** What to do **
Here is the task for the records below: repeat exactly the lines from the one with "O motorista ainda" to the one with "O governo federal", both included, and nothing else.

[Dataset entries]
◆ ◆ ◆ ◆

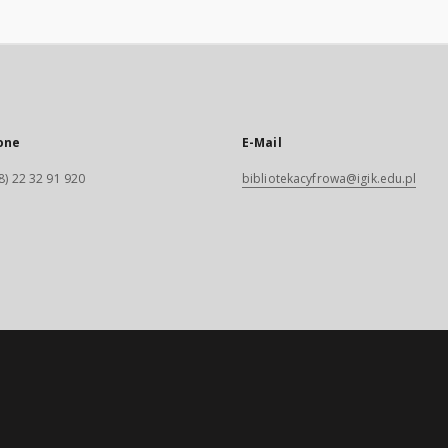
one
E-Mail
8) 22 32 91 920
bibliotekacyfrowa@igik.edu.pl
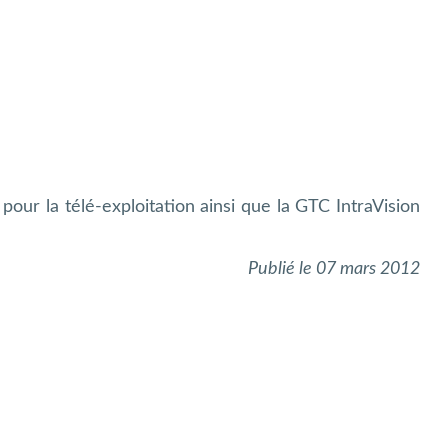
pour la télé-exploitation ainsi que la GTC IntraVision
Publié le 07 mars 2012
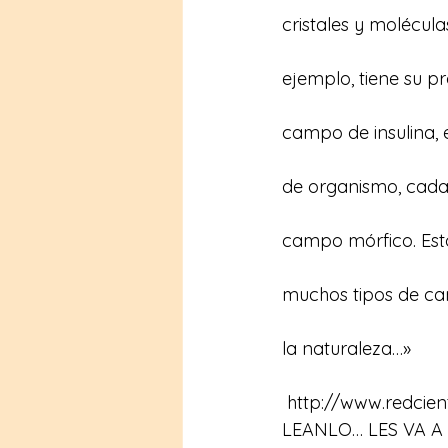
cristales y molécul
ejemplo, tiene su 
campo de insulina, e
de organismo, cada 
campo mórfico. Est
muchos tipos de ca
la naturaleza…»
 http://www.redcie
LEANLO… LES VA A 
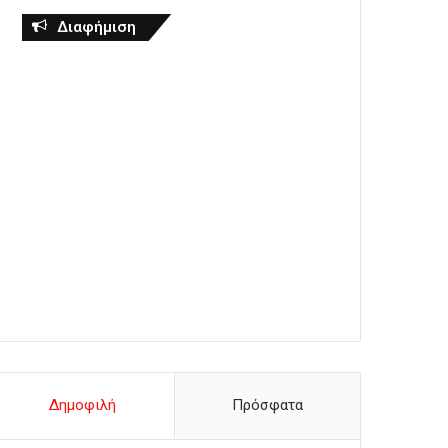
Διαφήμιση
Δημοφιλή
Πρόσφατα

◆ ◆ ◆ ◆

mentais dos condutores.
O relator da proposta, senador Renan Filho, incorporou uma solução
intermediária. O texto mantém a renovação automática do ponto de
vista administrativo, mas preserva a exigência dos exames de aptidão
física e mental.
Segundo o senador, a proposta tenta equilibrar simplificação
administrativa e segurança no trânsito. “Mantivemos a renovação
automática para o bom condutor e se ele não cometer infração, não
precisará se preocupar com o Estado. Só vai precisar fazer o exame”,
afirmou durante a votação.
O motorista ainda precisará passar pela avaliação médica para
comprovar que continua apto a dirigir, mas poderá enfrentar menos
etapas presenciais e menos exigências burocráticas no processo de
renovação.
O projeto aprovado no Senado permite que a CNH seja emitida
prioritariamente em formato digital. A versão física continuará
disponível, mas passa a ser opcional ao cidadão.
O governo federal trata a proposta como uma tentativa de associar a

◆ ◆ ◆ ◆

** Worked solution **
O motorista ainda precisará passar pela avaliação médica para
comprovar que continua apto a dirigir, mas poderá enfrentar menos
etapas presenciais e menos exigências burocráticas no processo de
renovação.
O projeto aprovado no Senado permite que a CNH seja emitida
prioritariamente em formato digital. A versão física continuará
disponível, mas passa a ser opcional ao cidadão.
O governo federal trata a proposta como uma tentativa de associar a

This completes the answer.